My 6 month old slept in a positioner up til now to stop her slipping down the cot (as she has reflux and her bed is tilted). We have taken her out of it as she was getting a bald spot on the back of her head and now rolls out of it. She is finding it very hard to get to sleep now as she rolls about everywhere and is starting to cry when we put her in the cot as she cant self settle. So, please, if you have any tips, do share! How the heck can she self-settle? We dont want to do controlled crying.

PurplePidjin Tue 30-May-17 17:55:07

It's a developmental milestone that they get to in their own time (sorry)

shesabrick Tue 30-May-17 18:08:46

It's hard to accept when you are sleep deprived but they do just get there in their own time.

For one of my DDs that was 12 months, the other 3 years. It does pass. Just do what you can to cope, be that co-sleeping/bed in their room/controlled crying. There's too much judgment on here about the latter, just do what you can to get through it. We are finally just past that stage but it's been a long slog flowers

Nottalotta Tue 30-May-17 18:56:25

With ds1 I did gradual withdrawal at 12 months. Fed to sleep prior to that.

ifigoup Tue 30-May-17 19:03:50

We used a Sleepyhead at first and did find once DC was too big for it they would flail their arms around and wake themselves up. We got some rolled-up towels and put them either side of DC under the cot sheet. This meant they were less "held" but still a bit cocooned, which seemed to make them feel secure enough to settle down.

We did also do the sleepy-but-awake thing so they didn't need to rely on us to settle them if they woke up in the night. They are now 10 months and sleep 12 hours straight almost every night.

Dalesgirl16 Tue 30-May-17 21:24:12

She sleeps through after a 10pm feed. It's just the getting sleepy but that is awful.

PurplePidjin Tue 30-May-17 22:32:59

She's doing better than my 20mo 😂

Newtothis11 Wed 31-May-17 10:50:31

You can get sleepy head type positioners for older babies if you feel this is needed?

PolkaDotFlamingo Wed 31-May-17 10:59:11

She's doing better than my 26 month old too! We tried EVERYTHING and I've just had to accept that she's just not there yet and will do it eventually.

Dalesgirl16 Thu 01-Jun-17 14:51:24

I was after self settle tips

Ragwort Thu 01-Jun-17 15:00:44

Probably too late for you now but I had my baby years ago and jut assumed you put them in the cot after bath/last feed and left the room grin - I think times have changed and no parent seems to want to leave the room until the baby is asleep.

I was probably just extremely lucky - DS self settled from the day we got home from hospital - but we never got into the rocking/stroking/feeding to sleep routine thank God.

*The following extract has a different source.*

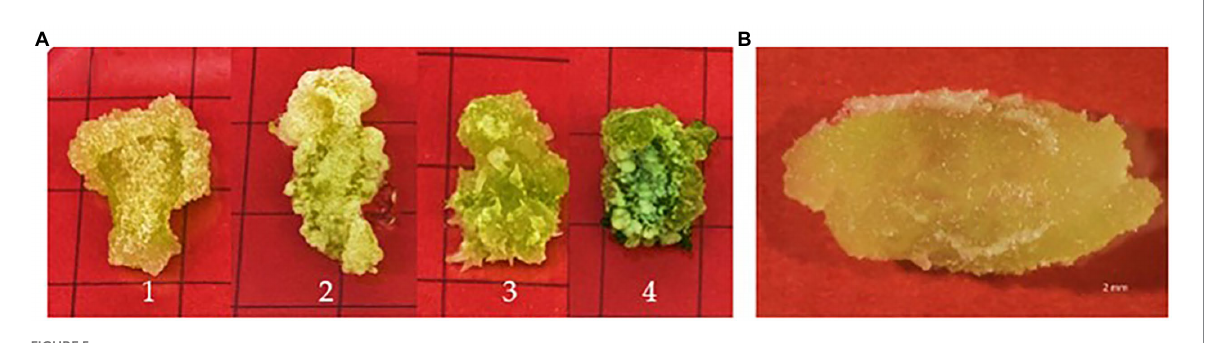
FIGURE 5 (A) Different textured H. tuberculatum callus in response to different combinations of PGRs (Plant Growth Regulators): (1) Friable callus, (2) Compact callus, (3) Rooty callus, (4) Compacted green callus, (B) Callus induction from leaf explant as whole plant development into a proliferating cell mass. Each treatment was replicated 10 times.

PurplePidjin Thu 01-Jun-17 18:38:52

That's the thing Dalesgirl there aren't any. Ok, some suit in a marketing department wants your money so will sell you all kinds of nonsense books but, actually, cuddling your baby until they're ready not to need that us by far the most effective strategy

Do what you need to to get through wine

Dalesgirl16 Fri 02-Jun-17 22:21:35


UnaOfStormhold Sat 03-Jun-17 08:44:35

Here's one perspective on self settling: Basically calming yourself down when upset is a really advanced skill that doesn't develop until at least 3ish; some babies don't get upset when laid down so they can fall asleep on their own but they're not really "self-settling" because they weren't upset in the first place. You can work at helping your child feel more comfortable/sleepy on their own, so they don't get upset in the first place, but for most young children their main strategy for calming down when upset is to call for parental help!

More practically, a sleepyhead grand might be a good transitional step between a positioner and sleeping in a cot - pricey but it definitely helped our wriggle monster to settle. It's also worth thinking about light in the bedroom - trying to get a child to feel sleepy when there's daylight filtering in can be really hard, and blackout blinds (or cheap alternatives like sticking foil to the window with a water spray) can make a huge difference.

The other thing you might want to try is gradual fading: section 1 of this article has a good explanation:

Finally, remember it will get better. At 6 months I would have given anything for a child who slept through from 10pm, DS was still every 90 minutes at the time! He's still not great but vastly improved.